Alternatively, it is loaded from the environment variable of the same
name. Compilation with HDF5 support is strongly recommended if available.
In many cases, it is advantageous to install TREXIO as a shared library on
your system. In this case,
you can link against the existing binary by providing the variable
TREXIO_DIR in the initial CMake cache
or as an environment variable. This variable points to the root directory of
the TREXIO installation.
To see which of these options is used, please refer to the CMake output when you load the initial CMake cache.
This functionality is completely separate from other HDF5 functionality
within FHI-aims, which is controlled by USE_HDF5
instead.
Usage examples
As a simple example, a CCSD(T) calculation of the water molecule with an NAO basis set is performed in PySCF. For this calculation, three steps are necessary: First, the Hartree-Fock orbitals are calculated using FHI-aims and exported into a TREXIO file. Secondly, this file is converted to the FCIDUMP format, which is a simple text file storing only the data necessary for a post-Hartree-Fock calculation. Finally, this file is read in using PySCF to perform the CCSD(T) calculation.
To perform the transformation from TREXIO to FCIDUMP, the python package trexio-tools is used. It is a useful set of scripts to perform a range of simple operations on the stored wave function or to convert between different formats if the targeted program does explicitly read TREXIO files.
1 — TREXIO file generation
To run the example calculation, you can use the following geometry.in and control.in files.
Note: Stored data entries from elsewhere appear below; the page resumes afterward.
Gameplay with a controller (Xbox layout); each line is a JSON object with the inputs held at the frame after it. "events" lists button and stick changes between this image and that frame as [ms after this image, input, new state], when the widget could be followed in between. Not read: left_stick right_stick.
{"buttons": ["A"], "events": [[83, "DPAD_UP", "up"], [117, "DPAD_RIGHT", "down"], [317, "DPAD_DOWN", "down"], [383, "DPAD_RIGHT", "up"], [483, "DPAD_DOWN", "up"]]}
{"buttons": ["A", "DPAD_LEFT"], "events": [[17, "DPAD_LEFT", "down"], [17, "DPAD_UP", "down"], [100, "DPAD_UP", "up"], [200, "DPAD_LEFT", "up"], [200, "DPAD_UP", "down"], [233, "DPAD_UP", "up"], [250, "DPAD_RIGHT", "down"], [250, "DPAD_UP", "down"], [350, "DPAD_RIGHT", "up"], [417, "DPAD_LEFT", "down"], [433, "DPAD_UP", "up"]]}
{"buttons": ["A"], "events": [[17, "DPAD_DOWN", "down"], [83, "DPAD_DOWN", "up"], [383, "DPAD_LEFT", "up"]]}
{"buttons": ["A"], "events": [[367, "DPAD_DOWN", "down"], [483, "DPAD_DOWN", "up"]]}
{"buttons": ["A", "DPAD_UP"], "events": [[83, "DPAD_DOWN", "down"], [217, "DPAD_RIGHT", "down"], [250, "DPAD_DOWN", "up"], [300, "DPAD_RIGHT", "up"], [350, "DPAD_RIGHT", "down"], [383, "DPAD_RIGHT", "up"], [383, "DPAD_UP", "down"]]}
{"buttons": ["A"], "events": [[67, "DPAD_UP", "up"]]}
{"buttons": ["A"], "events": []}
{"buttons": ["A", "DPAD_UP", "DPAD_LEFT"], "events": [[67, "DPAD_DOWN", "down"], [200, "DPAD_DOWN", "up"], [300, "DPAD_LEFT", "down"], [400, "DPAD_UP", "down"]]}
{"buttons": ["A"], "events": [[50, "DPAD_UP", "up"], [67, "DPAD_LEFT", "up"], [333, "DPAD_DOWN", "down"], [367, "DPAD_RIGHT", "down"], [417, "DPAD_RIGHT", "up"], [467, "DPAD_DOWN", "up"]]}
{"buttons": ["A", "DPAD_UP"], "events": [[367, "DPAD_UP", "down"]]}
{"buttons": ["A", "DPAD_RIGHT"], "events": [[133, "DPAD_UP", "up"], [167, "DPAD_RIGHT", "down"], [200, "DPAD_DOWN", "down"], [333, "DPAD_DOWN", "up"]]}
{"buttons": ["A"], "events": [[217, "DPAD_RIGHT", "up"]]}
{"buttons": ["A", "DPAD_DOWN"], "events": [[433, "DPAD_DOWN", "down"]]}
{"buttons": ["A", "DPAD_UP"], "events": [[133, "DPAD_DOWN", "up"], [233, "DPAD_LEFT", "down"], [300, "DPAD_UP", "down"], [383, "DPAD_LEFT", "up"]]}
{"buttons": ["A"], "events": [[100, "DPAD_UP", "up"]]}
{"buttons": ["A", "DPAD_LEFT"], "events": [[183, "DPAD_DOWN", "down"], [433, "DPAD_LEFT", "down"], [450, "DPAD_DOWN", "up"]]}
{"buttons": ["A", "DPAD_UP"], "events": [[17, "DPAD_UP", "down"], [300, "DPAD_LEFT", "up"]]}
#geometry.in atom 0.00000000 0.00000000 -0.00614048 O atom 0.76443318 0.00000000 0.58917024 H atom -0.76443318 0.00000000 0.58917024 H
#control.in xc hf calculate_all_eigenstates trexio_export basis trexio_export integrals all 1e-10 trexio_export filename trexfile default_prodbas_acc 1e-10 default_max_l_prodbas 40 default_max_n_prodbas 40 relativistic none
Where tight settings have been used for the product basis. Add a basis set specification to your liking; for testing, very tight tier 1 is recommended. To enable the integration of the large angular momenta in the product basis, it might be necessary to increase the density of the angular grid.
Run the calculation. The trexfile appears alongside the other output files. If the HDF5 backend is used, a single file is generated. For the text backend, the output is a directory incuding several text files.
2 — File conversion
To perform this step, please install the trexio-tools python package with a package manager of your choice (e.g. pip). You can also install it manually from the Github repository. The package features a number of useful scripts. Although it is a python package, it works as a command that can be used on the command line. For now, run the following in your calculation directory:
trexio convert-to -t fcidump -o h2o.fcidump trexfile
This converts your TREXIO file into an FCIDUMP, which is an older file format that stores the minimal information necessary for post-Hartree-Fock methods.
3 — CCSD(T) calculation with FHI-aims integrals
Install PySCF if it is not yet available on your machine. You can then run the following script either from a file or interactively:
#Python script to perform a CCSD(T) calculation from a FCIDUMP file
import pyscf
import pyscf.cc
import pyscf.tools.fcidump
# Load the FCIDUMP
mf = pyscf.tools.fcidump.to_scf("h2o.fcidump")
# Run Hartree-Fock with molecular orbitals to set
# up the scf object
hf_energy = mf.kernel()
# Initialize CCSD object
mcc = pyscf.cc.CCSD(mf)
# Run CCSD as starting point
ccsd_correction = mcc.kernel()[0]
# Calculate perturbative triples correction
perturbative_correction = mcc.ccsd_t()
print("SCF energy: ", 27.2113845*hf_energy, \
"\t(Compare to FHI-aims value!)"
print("Total CCSD(T) energy: ", hf_energy \
+ ccsd_correction + perturbative_correction)
The Hartree-Fock energy produced by this script can be compared to that given by FHI-aims to assess whether the product basis is sufficiently large for the desired application or whether the integral threshold should be lowered.